### [抜粋本文]

━━━━━━━━━━━━━━━━

では本能は道具を所有していないかというと、そんなことはありません。ただそれは製作されたものではなく、それを使用する動物の身体と一体化している点に大きな違いがあります。むろんここでも本能と知性は混じり合っており、或る器官が有機的な道具であるか否か、それを操作しているのが本能なのか知性なのか、厳密に区別するのは難しいでしょう。しかし本能が理想として目指しているところを考えるなら、本能とは「生得的なメカニズムを利用する自然な能力」である、と言ってもそう大きな間違いではない筈です。実際、本能と「有機的組織化」との間には明確な境界線はありません。「お望みに応じて、本能が、自分の使うことになる諸々の道具を有機的組織化するのだと言っても、有機的組織化が、器官を使わなければならない本能に延長されているのだと言ってもいいだろう」。この意味で、本能は生命と同じ流れの内にある、と言うこともできます。ただし本能と生命が完全に軌を一にしているのは或る時期までで、一定の飽和点に達すると、本能は見えない鎖につながれているかのように自ら行動範囲を制限するようになります(これについては後述します)。それはともかく、有機的な道具に対応して本能が存在しているのは紛れもない事実であり、生命は一つの集団に一つの本能を付与するだけではあきたらず、「社会的生が仕事を分割して個体に振り分け」ているような集団では、個体ごとに異なった本能を割り振ろうとさえする傾向が見られます。アリやミツバチなどに見られる多型性はその表れであり、それはまた本能と有機的組織化が共振し合っている証しでもあります。「したがって、知性と本能の完全な勝利が見られる限界例だけを考察するとすれば、それらに本質的な差異が見つかる。完成された本能は、有機的な道具を使用し、その構築まで行う能力である。完成された知性は無機的な道具を製作し用いる能力である」。

━━━━━━━━━━━━━━━━

### [収集データ項目]
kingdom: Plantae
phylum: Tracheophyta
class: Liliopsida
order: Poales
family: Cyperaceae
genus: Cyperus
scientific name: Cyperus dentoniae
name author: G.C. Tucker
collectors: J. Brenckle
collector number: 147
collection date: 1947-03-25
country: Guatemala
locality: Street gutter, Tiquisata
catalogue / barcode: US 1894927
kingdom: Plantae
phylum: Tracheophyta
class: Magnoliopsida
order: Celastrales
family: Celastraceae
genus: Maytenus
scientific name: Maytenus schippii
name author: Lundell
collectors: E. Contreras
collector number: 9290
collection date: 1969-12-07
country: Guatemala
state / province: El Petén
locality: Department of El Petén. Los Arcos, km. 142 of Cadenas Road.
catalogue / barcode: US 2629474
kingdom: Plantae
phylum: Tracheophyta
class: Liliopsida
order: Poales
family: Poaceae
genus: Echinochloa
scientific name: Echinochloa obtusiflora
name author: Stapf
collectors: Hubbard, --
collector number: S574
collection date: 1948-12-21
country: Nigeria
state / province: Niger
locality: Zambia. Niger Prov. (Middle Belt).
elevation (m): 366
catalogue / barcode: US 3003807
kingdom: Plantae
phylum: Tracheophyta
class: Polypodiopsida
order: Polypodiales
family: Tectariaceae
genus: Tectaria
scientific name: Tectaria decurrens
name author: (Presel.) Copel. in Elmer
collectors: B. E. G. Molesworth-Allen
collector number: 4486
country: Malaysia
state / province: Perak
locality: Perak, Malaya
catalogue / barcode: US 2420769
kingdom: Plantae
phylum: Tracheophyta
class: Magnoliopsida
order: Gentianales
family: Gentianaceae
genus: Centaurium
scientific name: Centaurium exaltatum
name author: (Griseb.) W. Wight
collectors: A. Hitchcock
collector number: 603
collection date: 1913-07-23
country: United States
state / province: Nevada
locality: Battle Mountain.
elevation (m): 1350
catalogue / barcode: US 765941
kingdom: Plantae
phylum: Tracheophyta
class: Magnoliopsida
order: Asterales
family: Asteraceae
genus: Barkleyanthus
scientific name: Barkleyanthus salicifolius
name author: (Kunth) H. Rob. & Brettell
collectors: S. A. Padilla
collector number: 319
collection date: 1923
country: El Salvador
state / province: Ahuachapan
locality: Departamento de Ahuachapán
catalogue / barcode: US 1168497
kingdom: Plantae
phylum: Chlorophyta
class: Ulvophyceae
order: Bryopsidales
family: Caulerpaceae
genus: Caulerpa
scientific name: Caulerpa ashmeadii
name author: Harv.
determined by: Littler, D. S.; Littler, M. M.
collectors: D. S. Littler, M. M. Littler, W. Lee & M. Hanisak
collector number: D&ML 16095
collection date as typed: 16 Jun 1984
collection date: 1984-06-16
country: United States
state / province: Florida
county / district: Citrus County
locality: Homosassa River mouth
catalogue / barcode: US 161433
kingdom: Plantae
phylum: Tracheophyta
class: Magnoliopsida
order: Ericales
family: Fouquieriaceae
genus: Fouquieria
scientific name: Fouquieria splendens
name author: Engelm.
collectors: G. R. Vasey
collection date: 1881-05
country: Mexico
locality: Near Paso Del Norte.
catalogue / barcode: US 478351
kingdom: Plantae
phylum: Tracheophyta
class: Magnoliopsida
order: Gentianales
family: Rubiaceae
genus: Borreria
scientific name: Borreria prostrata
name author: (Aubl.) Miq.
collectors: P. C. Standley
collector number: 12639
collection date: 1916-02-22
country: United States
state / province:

━━━━━━━━━━━━━━━━

### [問題]
A) 本能と知性についての抜粋本文から、「では本能は道具を所有していな」を含む語句で始まり「を製作し用いる能力である」。」で終わる部分を書き写しなさい。
B) 本能と知性についての抜粋本文をもとに、次の問いに答えなさい。
(i) 本能の道具は、製作されたものではない点のほかに、どのような点で大きく異なるとされているか。
(ii) 多型性が見られる生き物として、どのようなものが挙げられているか。
(iii) 完成された知性は、どのような能力であるとされているか。

### [各問の解答]
A)
では本能は道具を所有していないかというと、そんなことはありません。ただそれは製作されたものではなく、それを使用する動物の身体と一体化している点に大きな違いがあります。むろんここでも本能と知性は混じり合っており、或る器官が有機的な道具であるか否か、それを操作しているのが本能なのか知性なのか、厳密に区別するのは難しいでしょう。しかし本能が理想として目指しているところを考えるなら、本能とは「生得的なメカニズムを利用する自然な能力」である、と言ってもそう大きな間違いではない筈です。実際、本能と「有機的組織化」との間には明確な境界線はありません。「お望みに応じて、本能が、自分の使うことになる諸々の道具を有機的組織化するのだと言っても、有機的組織化が、器官を使わなければならない本能に延長されているのだと言ってもいいだろう」。この意味で、本能は生命と同じ流れの内にある、と言うこともできます。ただし本能と生命が完全に軌を一にしているのは或る時期までで、一定の飽和点に達すると、本能は見えない鎖につながれているかのように自ら行動範囲を制限するようになります(これについては後述します)。それはともかく、有機的な道具に対応して本能が存在しているのは紛れもない事実であり、生命は一つの集団に一つの本能を付与するだけではあきたらず、「社会的生が仕事を分割して個体に振り分け」ているような集団では、個体ごとに異なった本能を割り振ろうとさえする傾向が見られます。アリやミツバチなどに見られる多型性はその表れであり、それはまた本能と有機的組織化が共振し合っている証しでもあります。「したがって、知性と本能の完全な勝利が見られる限界例だけを考察するとすれば、それらに本質的な差異が見つかる。完成された本能は、有機的な道具を使用し、その構築まで行う能力である。完成された知性は無機的な道具を製作し用いる能力である」。

B)
(i) それを使用する動物の身体と一体化している点。
(ii) アリやミツバチなど。
(iii) 無機的な道具を製作し用いる能力。